圧倒的優位保つマルコス氏
野党のロブレド氏も存在感
5月9日のフィリピン大統領選に向け選挙キャンペーンが激化する中、有力候補が固まってきた。選挙ではドゥテルテ政権が進めてきた麻薬戦争や汚職対策の是非が争点となっているが、ドゥテルテ大統領が後継候補をまだ指名しておらず、依然として流動的な状態にある。その中でも突出した支持を集めているのが独裁政権で知られる元大統領の息子であるマルコス元上院議員で、野党のロブレド副大統領がこれを追う形となっている。
(マニラ・福島純一)
複数の世論調査で50~60%と、圧倒的な支持を獲得しているマルコス元上院議員。フィリピンの政界に君臨するマルコス一族の子息という名声だけでなく、ドゥテルテ氏の長女でダバオ市長であるサラ・ドゥテルテ副大統領候補とペアを組んでいることも、その人気に拍車を掛ける結果となっている。
しかし、脱税問題で複数の立候補資格剥奪の申し立てがされているほか、マルコス家に対する遺産相続税問題などの爆弾も抱えている。また、公開討論を執拗に避ける姿勢は、姉のアイミー・マルコス上院議員からも苦言が呈されるなど、「弱腰のお坊ちゃま」というイメージも付きまとう。最大与党・PDPラバンのクシ総裁派から公式候補として公認され大きな後押しとなったが、ドゥテルテ氏は後継候補に関して沈黙を守っており、不安材料となっている。

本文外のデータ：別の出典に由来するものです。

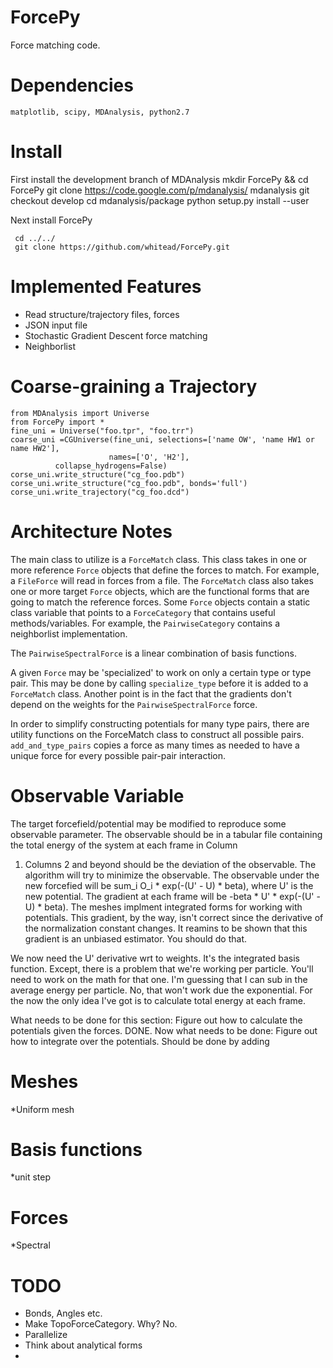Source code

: ForcePy
=======

Force matching code.

Dependencies
==========
    matplotlib, scipy, MDAnalysis, python2.7

Install
===============

First install the development branch of MDAnalysis
    mkdir ForcePy && cd ForcePy
    git clone https://code.google.com/p/mdanalysis/ mdanalysis
    git checkout develop
    cd mdanalysis/package
    python setup.py install --user
    
Next install ForcePy
     
     cd ../../
     git clone https://github.com/whitead/ForcePy.git
     

Implemented Features 
==========
* Read structure/trajectory files, forces
* JSON input file
* Stochastic Gradient Descent force matching
* Neighborlist

Coarse-graining a Trajectory
==========
    from MDAnalysis import Universe
    from ForcePy import *
    fine_uni = Universe("foo.tpr", "foo.trr")
    coarse_uni =CGUniverse(fine_uni, selections=['name OW', 'name HW1 or name HW2'], 
                          names=['O', 'H2'], 
			  collapse_hydrogens=False)
    corse_uni.write_structure("cg_foo.pdb")
    corse_uni.write_structure("cg_foo.pdb", bonds='full')
    corse_uni.write_trajectory("cg_foo.dcd")
    



    

Architecture Notes
==================
The main class to utilize is a `ForceMatch` class. This class takes in one or more reference `Force` objects
that define the forces to match. For example, a `FileForce` will read in forces from a file. The
`ForceMatch` class also takes one or more target `Force` objects, which are the functional forms that are 
going to match the reference forces. Some `Force` objects contain a static class variable that points
to a `ForceCategory` that contains useful methods/variables. For example, the `PairwiseCategory` contains
a neighborlist implementation.

The `PairwiseSpectralForce` is a linear combination of basis
functions. 

A given `Force` may be 'specialized' to work on only a certain type or
type pair. This may be done by calling `specialize_type` before it is
added to a `ForceMatch` class. Another point is in the fact that the
gradients don't depend on the weights for the `PairwiseSpectralForce`
force.

In order to simplify constructing potentials for many type pairs,
there are utility functions on the ForceMatch class to construct all
possible pairs. `add_and_type_pairs` copies a force as many times as
needed to have a unique force for every possible pair-pair
interaction.

Observable Variable
===============

The target forcefield/potential may be modified to reproduce some
observable parameter.  The observable should be in a tabular file
containing the total energy of the system at each frame in Column
1. Columns 2 and beyond should be the deviation of the observable. The
algorithm will try to minimize the observable. The observable under the
new forcefied will be sum_i O_i * exp(-(U' - U) * beta), where U' is
the new potential. The gradient at each frame will be -beta * U' *
exp(-(U' - U) * beta). The meshes implment integrated forms for
working with potentials. This gradient, by the way, isn't correct
since the derivative of the normalization constant changes. It reamins
to be shown that this gradient is an unbiased estimator. You should do
that.

We now need the U' derivative wrt to weights. It's the integrated
basis function. Except, there is a problem that we're working per
particle. You'll need to work on the math for that one. I'm guessing
that I can sub in the average energy per particle. No, that won't work
due the exponential. For the now the only idea I've got is to
calculate total energy at each frame. 

What needs to be done for this section: Figure out how to calculate
the potentials given the forces. DONE. Now what needs to be done: Figure
out how to integrate over the potentials. Should be done by adding


Meshes
============
*Uniform mesh

Basis functions
=============
*unit step

Forces
=========
*Spectral 


TODO
==========
* Bonds, Angles etc.
* Make TopoForceCategory. Why? No.
* Parallelize
* Think about analytical forms
* 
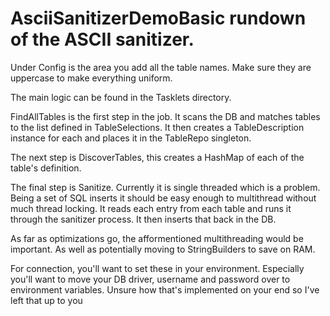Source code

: # AsciiSanitizerDemoBasic rundown of the ASCII sanitizer.

Under Config is the area you add all the table names. Make sure they are uppercase to make everything uniform.

The main logic can be found in the Tasklets directory. 

FindAllTables is the first step in the job. It scans the DB and matches tables to the list defined in TableSelections.
It then creates a TableDescription instance for each and places it in the TableRepo singleton.

The next step is DiscoverTables, this creates a HashMap of each of the table's definition.

The final step is Sanitize. Currently it is single threaded which is a problem. Being a set of SQL inserts it should be easy enough to multithread without much thread locking.
It reads each entry from each table and runs it through the sanitizer process. It then inserts that back in the DB.

As far as optimizations go, the afformentioned multithreading would be important. As well as potentially moving to StringBuilders to save on RAM.

For connection, you'll want to set these in your environment. Especially you'll want to move your DB driver, username and password over to environment variables. Unsure how that's implemented on your end so I've left that up to you
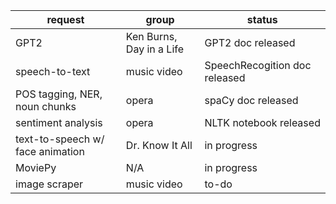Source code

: | request                       | group                     | status      |
|-------------------------------|---------------------------|-------------|
| GPT2                          | Ken Burns, Day in a Life | GPT2 doc released |
| speech-to-text                | music video         | SpeechRecogition doc released |
| POS tagging, NER, noun chunks | opera               |    spaCy doc released     |
| sentiment analysis | opera               |    NLTK notebook released     |
| text-to-speech w/ face animation | Dr. Know It All | in progress |
| MoviePy                 | N/A         | in progress        |
| image scraper                 | music video         | to-do        |

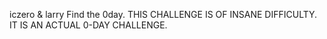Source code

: iczero & larry
Find the 0day. THIS CHALLENGE IS OF INSANE DIFFICULTY. IT IS AN ACTUAL 0-DAY CHALLENGE.
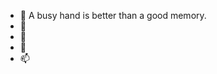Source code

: - 👋 A busy hand is better than a good memory.
- 👀 
- 🌱 
- 💞️ 
- 📫 

<!---
oritert/oritert is a ✨ special ✨ repository because its `README.md` (this file) appears on your GitHub profile.
You can click the Preview link to take a look at your changes.
--->
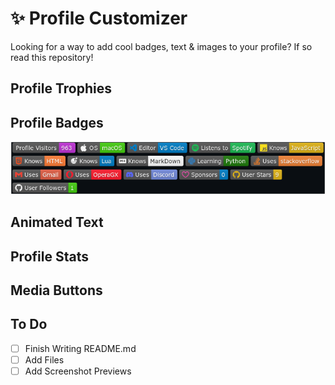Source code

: # ✨ Profile Customizer
Looking for a way to add cool badges, text &amp; images to your profile? If so read this repository!

## Profile Trophies

## Profile Badges
![Profile Badges Example](Screenshots/badges_example.svg)

## Animated Text

## Profile Stats

## Media Buttons

## To Do
- [ ] Finish Writing README.md
- [ ] Add Files
- [ ] Add Screenshot Previews
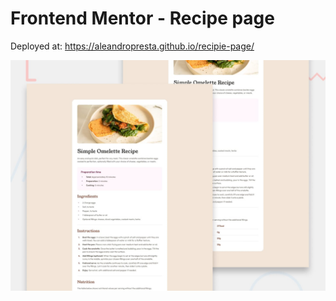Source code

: # Frontend Mentor - Recipe page

Deployed at: https://aleandropresta.github.io/recipie-page/

![Design preview for the Recipe page coding challenge](./design/desktop-preview.jpg)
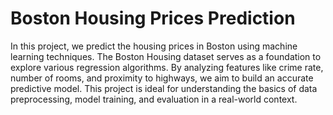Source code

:# Boston Housing Prices Prediction
 In this project, we predict the housing prices in Boston using machine learning techniques. The Boston Housing dataset serves as a foundation to explore various regression algorithms. By analyzing features like crime rate, number of rooms, and proximity to highways, we aim to build an accurate predictive model. This project is ideal for understanding the basics of data preprocessing, model training, and evaluation in a real-world context.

野党候補で最も支持を集めているロブレド氏は、前回の副大統領選でマルコス氏に僅差で勝利を果たすなど、マルコス氏とは因縁の関係にある。
元は人権派弁護士だったが、アキノ政権下で内務自治長官だった夫のジェシー・ロブレド氏が航空機事故で死去したことから、夫の意志を継いで政界入りを決意。副大統領という立場にありながら麻薬戦争における超法規的殺人を批判するなど、ドゥテルテ氏との対立を深め、閣僚職から追放された経緯がある。
世論調査では常に2位を維持してマルコス氏を追走し、マニラ首都圏で開催された選挙集会で13万人を動員して注目を集めるなど、野党の最有力候補となっている。
ドゥテルテ氏が後継候補を指名しない中、じわじわとドゥテルテ派の支持を集めているのがマニラ市長のモレノ氏だ。当初は与党に対立的な姿勢だったが、ドゥテルテ氏の政策の引き継ぎを強調するなど、大統領候補の中では中立的な立場に移行した。
モレノ氏はこれまでに、前回の大統領選でドゥテルテ氏の当選に大きな影響を及ぼしたボランティア団体から正式に支持を受けたほか、SNSを中心にドゥテルテ氏を応援し政権発足後に政権入りしたインフルエンサーのモカ・ウソン氏も支持を表明。行き場を失ったドゥテルテ支持者の支持を広げることに成功している。もしドゥテルテ氏が後継候補に指名すれば一発逆転の可能性もありそうだ。
パッキャオ上院議員は世界的なボクシング選手として圧倒的な知名度を誇るが、大統領選においてはいまいち存在感を発揮できていない。最大与党のPDPラバンに所属していながら、汚職問題をめぐるドゥテルテ氏との確執などを引き金に、同党のクシ総裁との対立が表面化して別派閥を形成するなど、党の公式大統領候補には指名されなかった経緯がある。有力4候補の中ではいずれの世論調査でも下位に甘んじている状況だが、貧困層からは根強い人気がある。
とはいえ、フィリピンの大統領選における世論調査の結果は、実際の選挙で覆されることが多いことでも知られており、前回の大統領選では世論調査で振るわなかったドゥテルテ氏が圧倒的な得票数で当選を果たしている。今後ドゥテルテ氏の後継指名により勢力図が大きく塗り替えられる可能性もあり、大統領選をめぐる混戦模様はギリギリまで続くと予測される。